Microsoft intends its new Windows Azure Services Platform to be a serious cloud computing platform for a broad range of developers and scenarios, from lone developers starting up a new Web-based company on a shoestring to large teams of enterprise developers looking for high-performance, highly available, and scalable Web sites, computing, and storage. A few years out, Microsoft wants Azure to be seen as the preferred location for enterprise data, not as a business risk. It's off to a good start.
There's a tremendous amount of capability being presented in the Azure CTP (Community Technology Preview), and there's more to come. It goes beyond simple Web hosting to a flexible architecture designed to automatically enlist additional resources in response to demand. There are capabilities here that I haven't seen in competing cloud offerings -- for example, workflows.

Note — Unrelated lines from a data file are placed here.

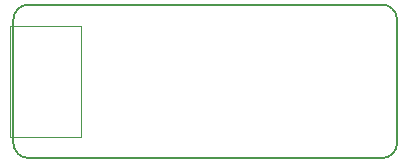
<source format=gko>
G04 Layer: BoardOutlineLayer*
G04 EasyEDA Pro v2.2.20.32, 2024-06-04 01:45:36*
G04 Gerber Generator version 0.3*
G04 Scale: 100 percent, Rotated: No, Reflected: No*
G04 Dimensions in millimeters*
G04 Leading zeros omitted, absolute positions, 3 integers and 5 decimals*
%FSLAX35Y35*%
%MOMM*%
%ADD10C,0.172*%
%ADD11C,0.0254*%
G75*


G04 PolygonModel Start*
G54D10*
G01X-1614040Y-520000D02*
G01X-1614040Y520000D01*
G01X1505960Y650000D02*
G01X-1484040Y650000D01*
G01X-1484040Y650000D02*
G03X-1614040Y520000I0J-130000D01*
G01X-1614040Y-520000D02*
G03X-1484040Y-650000I130000J0D01*
G01X-1484040Y-650000D02*
G01X1505960Y-650000D01*
G01X1505960Y-650000D02*
G03X1635960Y-520000I0J130000D01*
G01X1635960Y520000D02*
G03X1505960Y650000I-130000J0D01*
G01X1635960Y-520000D02*
G01X1635960Y520000D01*

G04 Rect Start*
G54D11*
G01X-1643290Y467500D02*
G01X-1042160Y467500D01*
G01X-1042160Y-467500D01*
G01X-1643290Y-467500D01*
G01X-1643290Y467500D01*
G04 Rect End*

M02*


</source>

The Azure team has picked and chosen existing Microsoft technologies -- virtual servers, the .Net Framework, IIS, worker processes, databases, queues, enterprise service bus, workflows, authentication, and so on -- and adapted them to the cloud.
[ See the Test Center's deep dive into Amazon Web Services, tour of Amazon Elastic Compute Cloud, Google App Engine, AppNexis, and GoGrid, as well as reviews of hosted Web application development environments Coghead and Caspio Bridge. ]
One very promising note is how these services are tied together. The Microsoft of 10 years ago would have created proprietary interfaces to exclude its competitors from taking advantage of its technologies. The Azure team used open standards: REST, SOAP, Atom, and the like. This inclusive choice opens the Azure services to easy integration with almost any programming language and operating system.
Another promising note is how, while breaking new ground, the Azure team made the programming model familiar to developers who have worked with the .Net Framework. You don't have to learn a new programming language or IDE to work with Azure. If you know Visual Studio and C# or Visual Basic .Net, you're good to go, now with relatively little effort. Using other .Net languages and tools is possible but not as well documented. Although using unmanaged code is not yet allowed, it will be in the future.
It took me a couple of weeks of dabbling with Azure an hour at a time to "get it." Part of my problem was that I was overwhelmed by the amount of seemingly independent functionality available. Once I realized that what I was learning was a carefully designed, scalable SOA tied together with RESTful APIs, it began to gel for me. I would expect that any moderately experienced .Net developer with some SOA experience could be somewhat productive with Azure after a few days of concentrated work and fluent in a few weeks.